ASSIGNMENT →
Look through the data below and extract, unchanged, the lines from the one that contains "DFF reg7(out_7_2, clk, reset, d_7);" to the one that contains "mux2 mux5_1(d_6, d_5, shift, out_5_1);", both included.

INPUT FOR THIS TASK →
━━━━━━━━━━━━━━━━

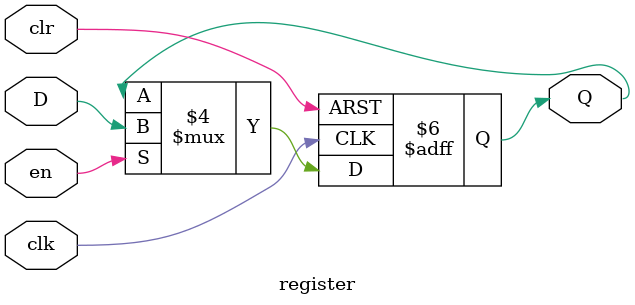
<source format=sv>
`timescale 1ns / 1ps


module register#(parameter Length=1)
   (input clk, en, clr,
   input [Length-1:0] D,
   output logic[Length-1:0] Q=0 
   );
   
always_ff @ (posedge clk, posedge clr)
begin
   if (clr)
        Q=0;
   else if (en)
        Q =D;
end
endmodule

   
 
</source>
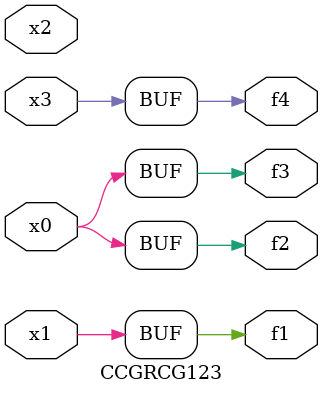
<source format=v>
module CCGRCG123(
	input x0, x1, x2, x3,
	output f1, f2, f3, f4
);
	assign f1 = x1;
	assign f2 = x0;
	assign f3 = x0;
	assign f4 = x3;
endmodule

</source>
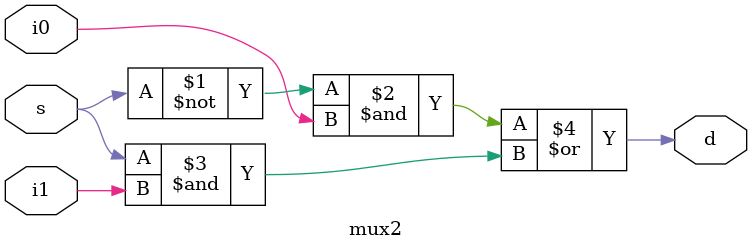
<source format=sv>
`timescale 1ns / 1ps


module shift_reg(
    input logic shift, p_load, reset, clk,
    input logic s_bit,
    input logic[7:0] val_next,
    output logic[7:0] val);
    
    logic out_7_1, out_6_1, out_5_1, out_4_1, out_3_1, out_2_1, out_1_1, out_0_1;
    logic out_7_2, out_6_2, out_5_2, out_4_2, out_3_2, out_2_2, out_1_2, out_0_2;
    logic d_7, d_6, d_5, d_4, d_3, d_2, d_1, d_0;
    
    mux2 mux7_1(s_bit,d_7,shift, out_7_1);
    mux2 mux7_2(val_next[7], out_7_1, p_load, out_7_2);
    DFF reg7(out_7_2, clk, reset, d_7);
    
    mux2 mux6_1(d_7, d_6, shift, out_6_1);
    mux2 mux6_2(val_next[6], out_6_1, p_load, out_6_2);
    DFF reg6(out_6_2, clk, reset, d_6);
    
    mux2 mux5_1(d_6, d_5, shift, out_5_1);
    mux2 mux5_2(val_next[5], out_5_1, p_load, out_5_2);
    DFF reg5(out_5_2, clk, reset, d_5);
    
    mux2 mux4_1(d_5, d_4, shift, out_4_1);
    mux2 mux4_2(val_next[4], out_4_1, p_load, out_4_2);
    DFF reg4(out_4_2, clk, reset, d_4);
    
    mux2 mux3_1(d_4, d_3, shift, out_3_1);
    mux2 mux3_2(val_next[3], out_3_1, p_load, out_3_2);
    DFF reg3(out_3_2, clk, reset, d_3);
    
    mux2 mux2_1(d_3, d_2, shift, out_2_1);
    mux2 mux2_2(val_next[2], out_2_1, p_load, out_2_2);
    DFF reg2(out_2_2, clk, reset, d_2);
    
    mux2 mux1_1(d_2, d_1, shift, out_1_1);
    mux2 mux1_2(val_next[1], out_1_1, p_load, out_1_2);
    DFF reg1(out_1_2, clk, reset, d_1);
    
    mux2 mux0_1(d_1, d_0, shift, out_0_1);
    mux2 mux0_2(val_next[0], out_0_1, p_load, out_0_2);
    DFF reg0(out_0_2, clk, reset, d_0);
    
    assign val[7] = d_7;
    assign val[6] = d_6;
    assign val[5] = d_5;
    assign val[4] = d_4;
    assign val[3] = d_3;
    assign val[2] = d_2;
    assign val[1] = d_1;
    assign val[0] = d_0;
    
endmodule

module mux2 (i1, i0, s, d);
    input i1, i0, s;
    output d;
    assign d = ~s&i0 | s&i1;
endmodule
</source>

━━━━━━━━━━━━━━━━

ANSWER TO THE PROBLEM →
    DFF reg7(out_7_2, clk, reset, d_7);
    
    mux2 mux6_1(d_7, d_6, shift, out_6_1);
    mux2 mux6_2(val_next[6], out_6_1, p_load, out_6_2);
    DFF reg6(out_6_2, clk, reset, d_6);
    
    mux2 mux5_1(d_6, d_5, shift, out_5_1);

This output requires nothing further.